Circuito Nacional Cubano

Havana; Cuba;
- Broadcast area: Cuba
- Frequency: See Frequencies
- Branding: CMW

Programming
- Languages: Cuban Spanish
- Subchannels: See Frequencies
- Affiliations: See Frequencies

Ownership
- Sister stations: See Frequencies

History
- First air date: March 1, 1954
- Last air date: January 12, 1959
- Former names: RHC-Cadena Azul (1939-52) Cadena Azul de Cuba (1952-54)
- Call sign meaning: CMW (AM) COCY (SW)

Technical information
- Power: See Frequencies
- Translator(s): See Frequencies
- Repeater(s): See Frequencies

= Circuito Nacional Cubano =

Circuito Nacional Cubano (English: Cuban National Network), was a radio station broadcasting from Havana, Cuba, owned by several shareholders, including Fulgencio Batista (the President of the Republic of Cuba), it is heard on 590 kHz AM in Havana and region, being retransmitted throughout Cuba. The station broadcast for 4 years, between 1954 and 1959, until it was confiscated by the new government after being used as propaganda by the deposed President Fulgencio Batista in the civil war.

== History ==
=== 1954 a 1959 ===
The RHC-Cadena Azul station closed on March 1, 1954, due to debts incurred by its owner.

Between 1957 and 1958, the CNC broadcast a unique fictional simulation under the title El Dictador de Valle Azul (English: The Dictator of Valle Azul) written by Francisco Pazos, produced and directed by José Arbesú, starring Rolando Leyva (in the role of Taguary), who Many have heard about the events during the Cuban civil war (at that time, there was no term "Cuban Revolution") against Fulgencio Batista, accused of ruling Cuba in a dictatorial manner since the 1952 coup d'état.

=== 1959: End of CNC ===
On January 12, 1959, by Resolution of the Minister of the Interior, Commander Luis Orlando Rodríguez, the new government installed after the Civil War, the Circuito Nacional Cubano (CNC) and the 12 national radio stations were intervened due to the actions of this national radio network we will belong to 98% of the deposed president Fulgencio Batista y Zaldívar (who fled the country 12 days before).

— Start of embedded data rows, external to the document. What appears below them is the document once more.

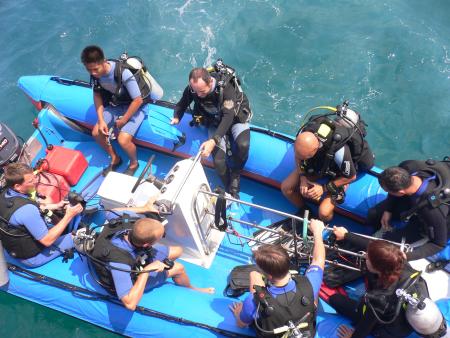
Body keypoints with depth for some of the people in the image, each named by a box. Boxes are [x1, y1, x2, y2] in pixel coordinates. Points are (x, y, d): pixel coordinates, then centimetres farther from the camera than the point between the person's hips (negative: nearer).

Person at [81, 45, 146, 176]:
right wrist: (101, 120, -10)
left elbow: (138, 100, -27)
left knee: (123, 140, -23)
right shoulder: (95, 74, -14)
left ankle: (134, 163, 10)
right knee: (97, 133, -3)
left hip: (134, 107, -6)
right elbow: (97, 95, 1)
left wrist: (123, 120, -17)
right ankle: (115, 159, 22)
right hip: (114, 106, 7)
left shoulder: (123, 73, -34)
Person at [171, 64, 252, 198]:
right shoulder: (192, 88, -19)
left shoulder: (226, 87, -32)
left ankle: (235, 179, -8)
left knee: (243, 145, -35)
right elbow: (181, 104, 0)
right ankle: (229, 190, 5)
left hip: (235, 119, -2)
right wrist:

The designated interveners were the members of the July 26 Movement, Armando León Acosta and Francisco Vilalta Cañadilla, workers of the CNC who were responsible for the cells of the Movement during the insurrectionary struggle on this national channel.

== Frequencies ==
The Circuito Nacional Cubano (CNC) covered most of Cuba through broadcasters that retransmitted their signal in cities and regions directly from Havana until its end.

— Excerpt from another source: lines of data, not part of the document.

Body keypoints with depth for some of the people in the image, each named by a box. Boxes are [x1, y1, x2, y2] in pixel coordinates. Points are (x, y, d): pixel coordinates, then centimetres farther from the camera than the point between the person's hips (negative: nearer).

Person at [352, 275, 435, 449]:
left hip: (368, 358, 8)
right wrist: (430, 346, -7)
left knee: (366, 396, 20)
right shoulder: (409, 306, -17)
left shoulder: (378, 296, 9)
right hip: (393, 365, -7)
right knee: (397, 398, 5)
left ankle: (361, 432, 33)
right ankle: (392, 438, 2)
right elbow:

| Location | Call sign | Power [kW] | Frequency |
|---|---|---|---|
| La Habana (Havana) | CMW | 25000 | 590 |
| La Habana (Havana) | COCY | 1000 | 11740 |
| Pinar del Río | CMAN | 1000 | 840 |
| Matanzas | CMGF | 250 | 930 |
| Jovellanos | CMGN | 500 | 960 |
| Santa Clara | CMHI | 10000 | 570 |
| Ciego de Ávila | CMJM | 500 | 840 |
| Camagüey | CMJN | 5000 | 960 |
| Holguin | CMKV | 10000 | 600 |
| Santiago de Cuba | CMKN | 1000 | 930 |
| Guantánamo | CMDN | 250 | 1000 |

== Bibliography ==
- Jiménez Soler, Guillermo. Las empresas de Cuba 1958. Editorial de Ciencias Sociales. 5ta edición. La Habana. 2014.